NvBufSurfaceCreateParams create_params = {0};
create_params.gpuId = 0;
create_params.width = m_video_width;
create_params.height = m_video_height;
create_params.colorFormat = NVBUF_COLOR_FORMAT_NV12;
create_params.layout = NVBUF_LAYOUT_PITCH;
create_params.memType = NVBUF_MEM_SURFACE_ARRAY;

if (NvBufSurfaceCreate(&base_surf, 1, &create_params) != 0) {
    std::cerr << "NvBufSurface creation error" << std::endl;
}
base_surf->numFilled = 1;

if (NvBufSurfaceMapEglImage(surface, 0) != 0) {
          std::cerr << "Failed to map EGL image" << std::endl;
          return false;
      }

m_egl_image = surface->surfaceList[0].mappedAddr.eglImage;

if (cuGraphicsEGLRegisterImage(&m_cuda_resource, m_egl_image,
                                     CU_GRAPHICS_MAP_RESOURCE_FLAGS_NONE) != CUDA_SUCCESS) {
      std::cerr << "Failed to register CUDA resource" << std::endl;
      return false;
}

if (cuGraphicsResourceGetMappedEglFrame(&m_egl_frame, m_cuda_resource, 0, 0) !=
          CUDA_SUCCESS) {
      std::cerr << "Failed to get mapped EGL frame" << std::endl;
      return false;
}

// my input is NV12 and output should be NV12 as well.
cv::cuda::GpuMat d_y(params.height, params.width, CV_8UC1, m_egl_frame.frame.pPitch[0]);
cv::cuda::GpuMat d_uv(params.height / 2, params.width, CV_8UC1, m_egl_frame.frame.pPitch[1]);

// process image and make output to be saved in d_y, d_uv

But after i attach this to GstBuffer and pass it to the next element(encoder - rtmpsink) and when i check the video, video frame seems to be cracked.

Hi,

Does it mean the buffer is updated partially, like not being synchronized?

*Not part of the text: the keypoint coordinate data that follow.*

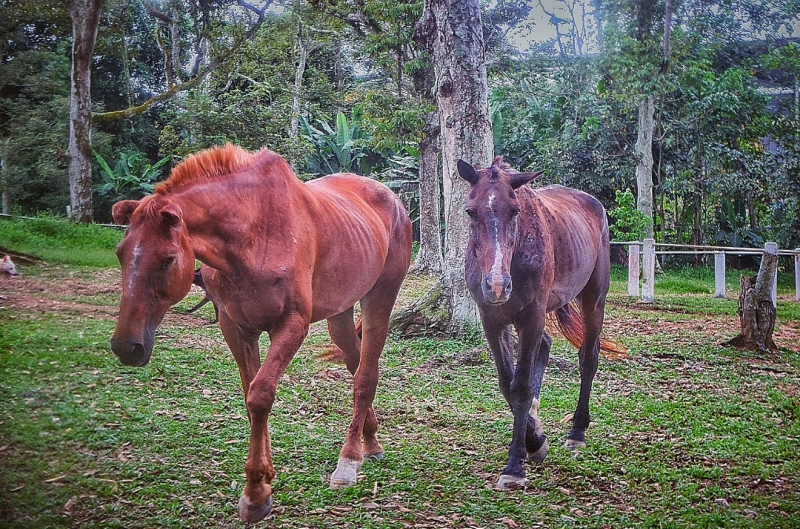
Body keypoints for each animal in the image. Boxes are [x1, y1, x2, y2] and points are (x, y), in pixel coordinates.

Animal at [111, 144, 412, 520]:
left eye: (167, 259)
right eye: (120, 254)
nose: (126, 346)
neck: (253, 234)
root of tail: (392, 198)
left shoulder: (291, 325)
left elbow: (260, 395)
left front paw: (255, 492)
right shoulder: (236, 327)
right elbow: (250, 395)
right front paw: (263, 481)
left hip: (379, 300)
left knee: (366, 376)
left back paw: (349, 459)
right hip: (340, 314)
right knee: (355, 365)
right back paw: (370, 440)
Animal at [456, 157, 624, 490]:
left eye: (515, 211)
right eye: (471, 211)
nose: (497, 286)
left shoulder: (531, 316)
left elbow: (519, 386)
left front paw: (515, 464)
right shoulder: (492, 320)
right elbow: (507, 384)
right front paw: (534, 440)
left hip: (594, 298)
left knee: (589, 357)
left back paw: (577, 432)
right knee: (545, 346)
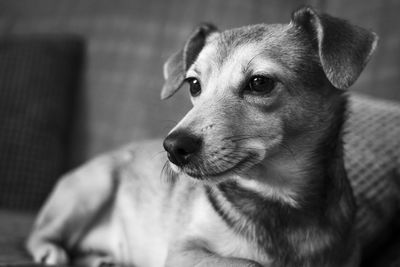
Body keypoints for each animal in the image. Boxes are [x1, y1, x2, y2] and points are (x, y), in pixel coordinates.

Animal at [27, 6, 378, 267]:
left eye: (260, 82)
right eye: (194, 85)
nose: (172, 147)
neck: (278, 201)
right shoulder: (184, 251)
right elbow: (247, 262)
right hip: (92, 185)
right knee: (37, 235)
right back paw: (51, 250)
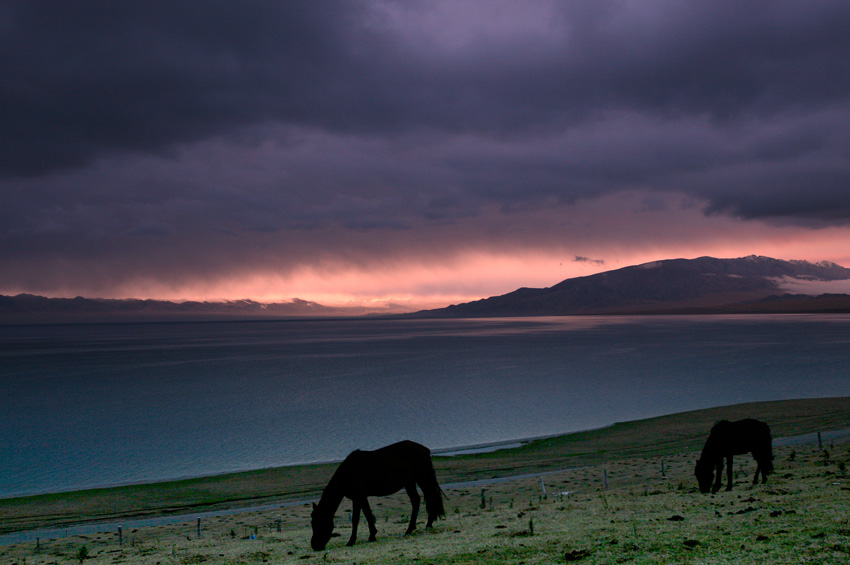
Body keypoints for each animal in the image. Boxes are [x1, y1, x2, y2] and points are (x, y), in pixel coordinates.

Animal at [310, 438, 444, 548]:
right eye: (312, 523)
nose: (315, 546)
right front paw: (372, 535)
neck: (348, 473)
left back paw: (426, 525)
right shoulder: (362, 498)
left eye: (319, 523)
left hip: (422, 478)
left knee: (430, 497)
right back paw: (412, 528)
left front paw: (351, 541)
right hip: (409, 482)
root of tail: (425, 449)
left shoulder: (357, 498)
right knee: (416, 500)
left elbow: (355, 519)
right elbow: (368, 515)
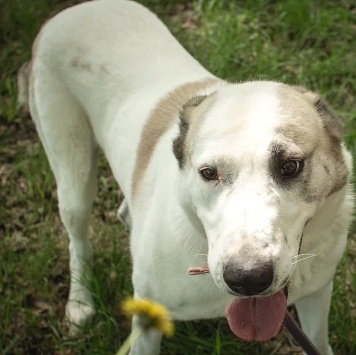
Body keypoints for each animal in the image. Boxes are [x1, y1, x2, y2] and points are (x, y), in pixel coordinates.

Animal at [22, 1, 354, 354]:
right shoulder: (146, 324)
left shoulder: (317, 292)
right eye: (208, 173)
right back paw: (80, 302)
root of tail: (70, 12)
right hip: (72, 169)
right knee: (78, 237)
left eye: (290, 166)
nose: (247, 278)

Or totally wrong and unexpected?

Hi This is my final code

GstBuffer *newGstOutBuf = NULL;
gst_buffer_pool_acquire_buffer(m_dsBufferPool, &newGstOutBuf, NULL);
NvBufSurface *out_surf = getNvBufSurface(newGstOutBuf);
out_surf->numFilled = 1;
out_surf->batchSize = 1;
// out_surf's color format is NVBUF_COLOR_FORMAT_NV12 and layout is NVBUF_LAYOUT_PITCH and memType is NVBUF_MEM_SURFACE_ARRAY
        
NvBufSurfaceMapEglImage(out_surf, 0);
m_egl_image = out_surf->surfaceList[0].mappedAddr.eglImage;
cuGraphicsEGLRegisterImage(&m_cuda_resource, m_egl_image,
                                               CU_GRAPHICS_MAP_RESOURCE_FLAGS_NONE);
cuGraphicsResourceGetMappedEglFrame(&m_egl_frame, m_cuda_resource, 0, 0);
cv::cuda::GpuMat d_y(m_video_height, m_video_width, CV_8UC1, m_egl_frame.frame.pPitch[0]);
cv::cuda::GpuMat d_uv(m_video_height / 2, m_video_width, CV_8UC1, m_egl_frame.frame.pPitch[1]);

// after processing vidoe, i was able to get output cv::cuda::GpuMat output_target_y, output_target_uv

output_target_y.copyTo(d_y);
output_target_uv.copyTo(d_uv);

// pass newGstOutBuf to downstream element

And this is the image from rtmpsink

Hi,
We are not able to comment further from the partial code. Please share a full test sample running like:

nvarguscamerasrc ! nvdsvideotemplate ! tee ! nvv4l2h264enc ! h264parse ! matroskamux ! filesink

So that we can reproduce it on developer kit and check.

Hi,
Okay I will share the pipeline. And for nvdsvideotemplate, We are implementing custom code. Shall i share the full code of customlib_impl.cpp?

Hi,
Please have a simplified version which is only for replicating the issue.